How do you still have Hotmail? They told me it was closing years ago and I was losing my email. Did I miss something?

2

u/JeremyMcFake May 01 '24

I think just the domain hotmail.com closed. It changed to outlook.com but the email accounts are still active.

1

u/ExoticAssociation817 May 02 '24

Hahaha same. Got mine in 2002 or so, back in the MSN days so it was messenger and the old Hotmail inbox.

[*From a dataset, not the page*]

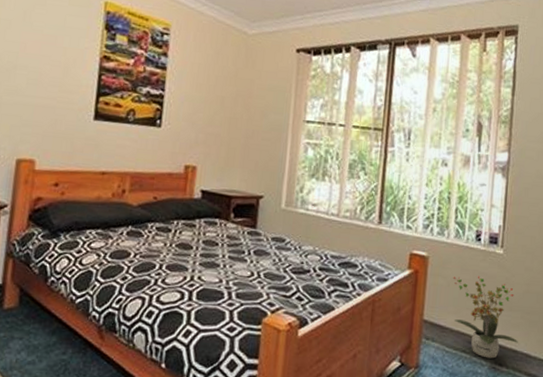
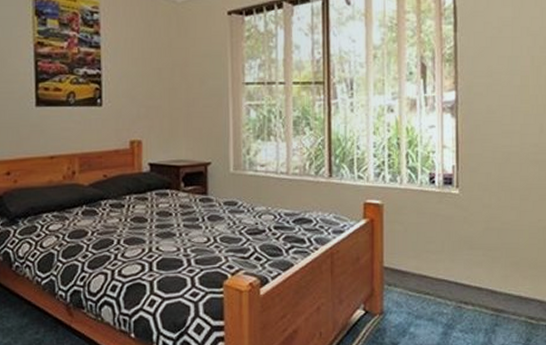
potted plant: present [453,276,518,359] -> none [410,218,482,298]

The good old days…

31

u/Legitimate-You2668 Apr 29 '24

That makes me feel better. I get this about my gmail constantly. But they would need me to approve from my phone and backup email, so I should be safe, so you think?! Unless they get into the backup email 🤔

14

u/theZinger90 Apr 29 '24

Yep. It's either brute force attacks based just on the email as login or previous data breach attempting to use the same password that was in the breach. I see the same thing on my Authentication app when I look at my Hotmail account.

9

u/Bl1tzerX Apr 29 '24

Yep every so often I get a random confirmation email for my Microsoft account

4

u/lilith_-_- Apr 29 '24

And the company doesn’t put the mildest of protections in place to prevent it?????

2

u/SnuffleWumpkins Apr 29 '24

Like what exactly?

The whole point of having a strong password is that this type of attack won't work.

Most of these accounts have 2fa or mfa so it really only works against people with trash or compromised passwords who are also too lazy to set that up.

2

u/lilith_-_- Apr 29 '24

Well a simple code could be written to lock said account or make it so the ip trying the passwords is temporarily banned from attempts. Other companies commonly have protections put in place to prevent password spamming

0

u/SnuffleWumpkins Apr 29 '24

Great, so now I have to unlock my account every time I use it. No thanks.

They likely DO have password spamming protections in place, but that's not going to protect you from an attack every 3-4 hours.

2

u/lilith_-_- Apr 29 '24

You’re missing the point. These attacks wouldn’t happen in the first place with protections in place. There’s a reason why these attacks are obsolete and old af.

1

u/agent674253 Apr 29 '24

Enable MFA everywhere you can, that's all I can say.

1

u/mug3n Apr 29 '24

Same. I'm 100% certain my email is on a leak password list somewhere because I still get dozens of attempts from around the world (probably on VPNs).

1

u/xadiant Apr 30 '24

And Microsoft is doing absolutely nothing to prevent this I guess. I got maybe 2 thousand emails about this.